Opinion | Amazon, take note: too much of a good thing always backfires
Amazon’s growth may be taking a toll on its partners within the ecosystem, smothering innovation from complementary players
This week, e-commerce giant Amazon completed its acquisition of Whole Foods, an upscale supermarket chain in the US. Almost immediately, consumers felt the Amazon effect: prices were slashed as much as 43 per cent on the first day.
Once nicknamed the “whole paycheck” for its exorbitant prices, Whole Foods has been transformed overnight and now brings health food to the masses – organic avocados, responsibly farmed salmon, and animal welfare-rated lean ground beef – under its new owner.
Amazon’s CEO Jeff Bezos likes to say: “Your margin is my opportunity.” Amazon built its empire selling books, CDs, and DVDs. Next came video streaming, then the Kindle, and then its audiobook company, Audible. At every turn, Amazon forewent profitability. No wonder, then, that when the Whole Foods acquisition was announced, share prices for Wal-Mart, Kroger, and Costco all plummeted. The New York Times described Amazon as a “new breed of Silicon Valley conglomerates.” An interesting question thus arises: is there any business that Amazon should not invade?

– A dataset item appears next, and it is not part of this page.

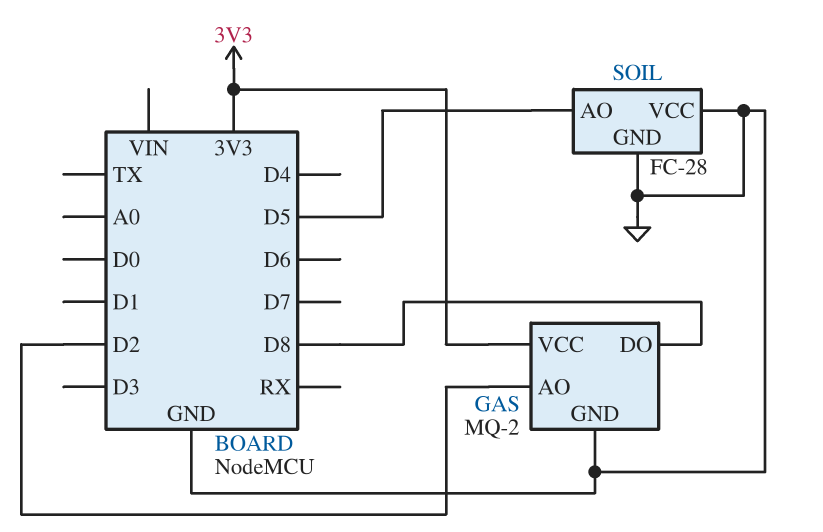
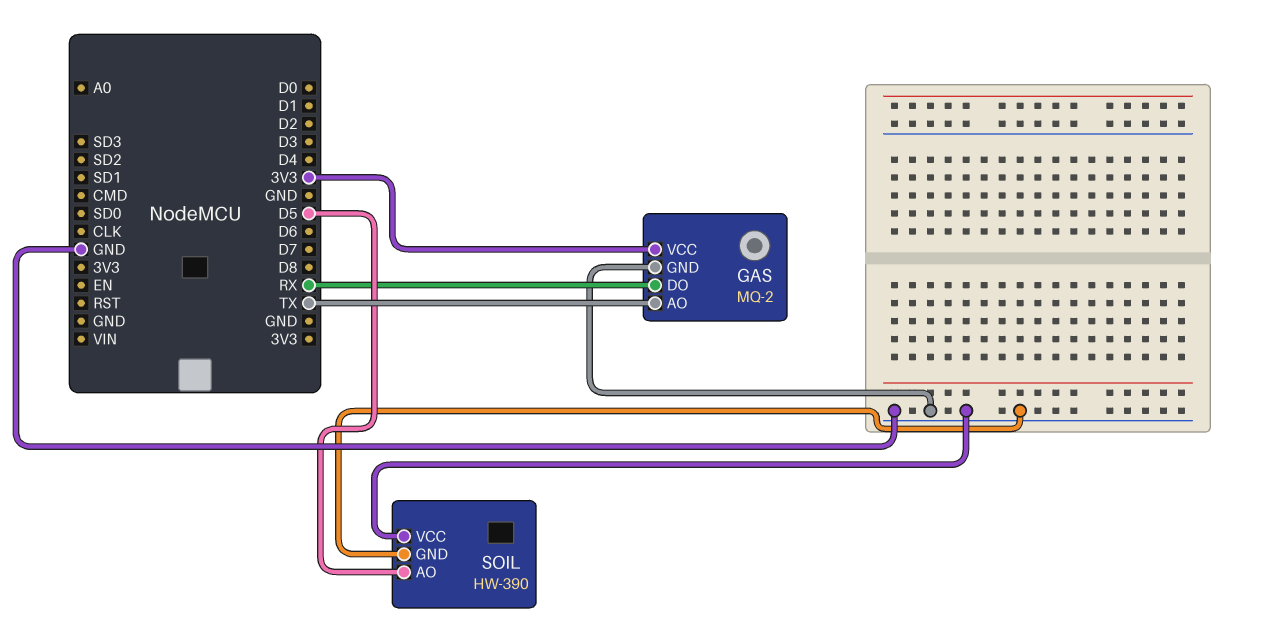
GAS pin AO: D2 -> TX
GAS pin DO: D8 -> RX
SOIL: FC-28 -> HW-390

Business academics long ago noticed the parallels between biological ecosystems and business networks. In today’s hyper-connected environment, companies profit not so much by amassing physical assets but by tapping into other people’s resources to deliver their offerings to customers. Uber, Airbnb, and Facebook are just a few of the reigning incarnations.
Bezos understands this all too well. When Amazon was building Alexa, an artificial intelligence assistant similar to Apple’s Siri, the company leveraged others’ creativity to make its own device smarter. Alexa comes baked into Amazon’s Echo Wi-fi speakers but, right from the outset, Bezos made sure it would become an open standard that worked with all other gadgets.